If the speed of light is relatively the same to all objects no matter the velocity, then how do we know that earth isnt moving at 99% of C? If we were moving at that speed, C will still appear the same as if earth was moving 50% of C right? So how do we know our velocity compared to C if the speed of light remains constant under all conditions?

If the speed of light is relatively the same to all objects no matter the velocity, then how do we know that earth isnt moving at 99% of C?

 

Relative to what?

The speed of light is constant for all observers relative to the observer. No one will percieve light as travelling slower or faster than approx. 3.0x10^8 m/s. Thus it would be possible for us to be travelling near the speed of light without being aware of it. But relative to what? Is there some "stationary" reference that we can relate our movement to?

 

Although, I don't believe that we've found any stellar body to be moving away from us (or us moving away from it) at that speed, which is measured by the doppler effect: z = approx(v/c). if we were moving near the speed of light, say .99999c, the z value would be .99999. No z value has ever come that close to 1. So I'd say it's unlikely that we are moving that fast, at least not to anything we can see in the sky.

The speed of light is constant for all observers relative to the observer. No one will percieve light as travelling slower or faster than approx. 3.0x10^8 m/s. Thus it would be possible for us to be travelling near the speed of light without being aware of it. But relative to what? Is there some "stationary" reference that we can relate our movement to?

 

Although' date=' I don't believe that we've found any stellar body to be moving away from us (or us moving away from it) at that speed, which is measured by the doppler effect: z = approx(v/c). if we were moving near the speed of light, say .99999c, the z value would be .99999. No z value has ever come that close to 1. So I'd say it's unlikely that we are moving that fast, at least not to anything we can see in the sky.[/quote']

 

Actually there have been z values for extremely distant galaxies that have been 3 or 4 or something. Want to say its impossible, that there is absolutely no way for anything to appear to be going faster than c? Well thats what I said, but I looked it up, and by gum it seems to be correct. So be sure to look it up before you come back and say that I'm wrong.

The speed of light is constant for all observers relative to the observer. No one will percieve light as travelling slower or faster than approx. 3.0x10^8 m/s.

 

 

Just a question, not to start an argument, but if the speed of light is indeed constant to an observer, then what is this red shift and blue shift that we keep hearing about?

Just a question, not to start an argument, but if the speed of light is indeed constant to an observer, then what is this red shift and blue shift that we keep hearing about?

 

If objects are moving towards or away from an observer the EM radiation given off by them goes through a change in frequency depending in the speed of the movement.

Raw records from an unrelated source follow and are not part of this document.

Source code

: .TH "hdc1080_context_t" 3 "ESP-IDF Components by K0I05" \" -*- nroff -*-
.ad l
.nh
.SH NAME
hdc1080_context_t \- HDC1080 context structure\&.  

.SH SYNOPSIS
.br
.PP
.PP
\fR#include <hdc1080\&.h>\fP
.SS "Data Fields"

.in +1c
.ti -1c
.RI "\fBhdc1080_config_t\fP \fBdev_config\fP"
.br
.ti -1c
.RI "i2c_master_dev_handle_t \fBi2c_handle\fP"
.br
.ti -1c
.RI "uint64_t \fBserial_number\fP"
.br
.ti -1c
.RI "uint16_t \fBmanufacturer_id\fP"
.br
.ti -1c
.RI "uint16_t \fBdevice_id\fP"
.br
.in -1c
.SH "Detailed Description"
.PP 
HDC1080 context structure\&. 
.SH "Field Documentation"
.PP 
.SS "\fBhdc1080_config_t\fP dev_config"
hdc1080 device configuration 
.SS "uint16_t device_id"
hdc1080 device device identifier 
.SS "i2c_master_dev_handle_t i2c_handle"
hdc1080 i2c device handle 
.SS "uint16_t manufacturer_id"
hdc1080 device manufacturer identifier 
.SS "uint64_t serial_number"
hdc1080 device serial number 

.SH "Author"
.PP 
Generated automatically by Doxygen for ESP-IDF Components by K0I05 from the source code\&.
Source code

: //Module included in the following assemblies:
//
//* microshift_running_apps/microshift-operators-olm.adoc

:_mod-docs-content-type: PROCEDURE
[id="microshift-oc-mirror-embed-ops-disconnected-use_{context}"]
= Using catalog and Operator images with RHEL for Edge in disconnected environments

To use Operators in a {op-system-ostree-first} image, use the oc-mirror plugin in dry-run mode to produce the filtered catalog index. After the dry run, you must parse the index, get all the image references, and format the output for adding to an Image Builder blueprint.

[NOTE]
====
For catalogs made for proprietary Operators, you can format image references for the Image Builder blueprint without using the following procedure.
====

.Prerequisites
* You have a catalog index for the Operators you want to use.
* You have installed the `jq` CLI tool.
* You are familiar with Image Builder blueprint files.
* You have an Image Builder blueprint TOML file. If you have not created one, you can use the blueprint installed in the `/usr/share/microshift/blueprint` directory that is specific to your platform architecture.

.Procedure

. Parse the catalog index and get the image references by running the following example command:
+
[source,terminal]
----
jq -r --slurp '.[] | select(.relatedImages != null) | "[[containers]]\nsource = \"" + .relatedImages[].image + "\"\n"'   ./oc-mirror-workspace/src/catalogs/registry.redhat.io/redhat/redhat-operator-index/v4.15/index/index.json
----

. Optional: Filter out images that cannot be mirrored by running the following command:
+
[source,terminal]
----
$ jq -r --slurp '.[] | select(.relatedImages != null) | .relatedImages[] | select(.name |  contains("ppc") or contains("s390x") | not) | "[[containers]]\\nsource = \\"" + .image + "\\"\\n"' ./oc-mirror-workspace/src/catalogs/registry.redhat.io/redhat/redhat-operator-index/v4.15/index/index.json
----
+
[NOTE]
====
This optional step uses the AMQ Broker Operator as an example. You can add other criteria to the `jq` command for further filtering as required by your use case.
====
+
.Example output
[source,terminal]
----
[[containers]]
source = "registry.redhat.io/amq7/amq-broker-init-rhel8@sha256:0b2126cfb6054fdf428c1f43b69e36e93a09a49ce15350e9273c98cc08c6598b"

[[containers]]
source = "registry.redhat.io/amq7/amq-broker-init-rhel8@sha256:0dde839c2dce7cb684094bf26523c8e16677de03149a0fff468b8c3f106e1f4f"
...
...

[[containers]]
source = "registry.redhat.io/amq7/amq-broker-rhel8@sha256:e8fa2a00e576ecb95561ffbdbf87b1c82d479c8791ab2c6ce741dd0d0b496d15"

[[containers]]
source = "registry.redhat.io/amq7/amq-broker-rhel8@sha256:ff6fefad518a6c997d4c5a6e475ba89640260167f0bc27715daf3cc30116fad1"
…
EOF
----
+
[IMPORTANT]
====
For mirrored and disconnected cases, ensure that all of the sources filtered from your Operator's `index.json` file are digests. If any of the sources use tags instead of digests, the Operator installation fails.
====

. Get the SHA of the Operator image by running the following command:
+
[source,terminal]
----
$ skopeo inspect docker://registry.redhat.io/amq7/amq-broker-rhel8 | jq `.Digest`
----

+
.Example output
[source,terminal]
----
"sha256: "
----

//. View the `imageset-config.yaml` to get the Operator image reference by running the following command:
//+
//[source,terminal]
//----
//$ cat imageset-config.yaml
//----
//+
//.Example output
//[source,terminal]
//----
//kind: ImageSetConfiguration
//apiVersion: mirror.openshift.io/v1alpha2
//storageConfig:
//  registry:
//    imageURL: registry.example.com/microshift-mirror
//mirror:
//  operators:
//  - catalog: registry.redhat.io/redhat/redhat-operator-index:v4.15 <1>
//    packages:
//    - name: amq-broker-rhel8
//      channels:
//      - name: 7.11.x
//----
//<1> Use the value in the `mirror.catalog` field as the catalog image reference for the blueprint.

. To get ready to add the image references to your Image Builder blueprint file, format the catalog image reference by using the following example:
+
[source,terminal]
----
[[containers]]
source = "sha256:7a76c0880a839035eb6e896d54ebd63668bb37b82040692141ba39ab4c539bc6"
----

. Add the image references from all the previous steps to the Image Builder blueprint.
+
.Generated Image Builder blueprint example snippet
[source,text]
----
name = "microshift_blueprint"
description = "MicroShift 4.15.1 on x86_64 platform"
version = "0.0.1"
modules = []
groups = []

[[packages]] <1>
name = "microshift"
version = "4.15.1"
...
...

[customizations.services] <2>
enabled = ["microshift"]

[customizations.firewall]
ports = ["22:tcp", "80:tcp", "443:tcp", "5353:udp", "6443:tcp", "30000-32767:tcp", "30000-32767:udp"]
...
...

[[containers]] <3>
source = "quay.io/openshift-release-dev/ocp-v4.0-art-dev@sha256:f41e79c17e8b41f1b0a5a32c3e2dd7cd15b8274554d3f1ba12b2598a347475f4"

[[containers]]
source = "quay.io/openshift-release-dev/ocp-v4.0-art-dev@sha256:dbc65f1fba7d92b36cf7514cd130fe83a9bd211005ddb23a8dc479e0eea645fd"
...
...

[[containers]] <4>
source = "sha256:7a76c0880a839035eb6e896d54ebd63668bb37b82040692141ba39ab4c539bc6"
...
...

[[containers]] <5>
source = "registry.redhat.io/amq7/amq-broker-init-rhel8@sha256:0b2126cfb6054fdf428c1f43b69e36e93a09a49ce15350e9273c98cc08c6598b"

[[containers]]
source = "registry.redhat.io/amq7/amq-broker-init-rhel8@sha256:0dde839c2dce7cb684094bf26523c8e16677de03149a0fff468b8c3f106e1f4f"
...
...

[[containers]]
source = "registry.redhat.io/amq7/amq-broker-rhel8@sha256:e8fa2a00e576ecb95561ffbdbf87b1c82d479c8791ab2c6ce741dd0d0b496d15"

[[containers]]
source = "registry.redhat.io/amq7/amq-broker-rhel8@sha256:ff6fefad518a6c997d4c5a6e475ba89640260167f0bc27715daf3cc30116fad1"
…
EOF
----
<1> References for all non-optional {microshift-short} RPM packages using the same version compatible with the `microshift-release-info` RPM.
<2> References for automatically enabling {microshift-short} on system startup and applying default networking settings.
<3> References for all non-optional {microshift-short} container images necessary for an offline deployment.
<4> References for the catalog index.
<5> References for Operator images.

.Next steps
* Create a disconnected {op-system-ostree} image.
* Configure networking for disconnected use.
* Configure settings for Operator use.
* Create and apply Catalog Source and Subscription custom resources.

We can measure the frequency of the light and compare it with emission spectrums and work out the shift in frequency and from that deduce the velocity of the object.

Z-values > 1 account for the expansion of the intervening space. No object moved faster than c in local space.

Well I'm assuming that we can assume that we are not movign anywhere near that fast because we probably wouldn't see light from many other objects because it would blue/red shift right off to the edges of the spectrum.

what a wonderful question.

it is indeed correct that we are not moving that fast in relation to what we can observe, however, an explotion like the big bang (or rather like "a" big bang) would send matter rushing away from the epicenter at such incredibly high speeds that it may actually be fisible.

We do infact use telescopes that measure light in other frequencies than visible light....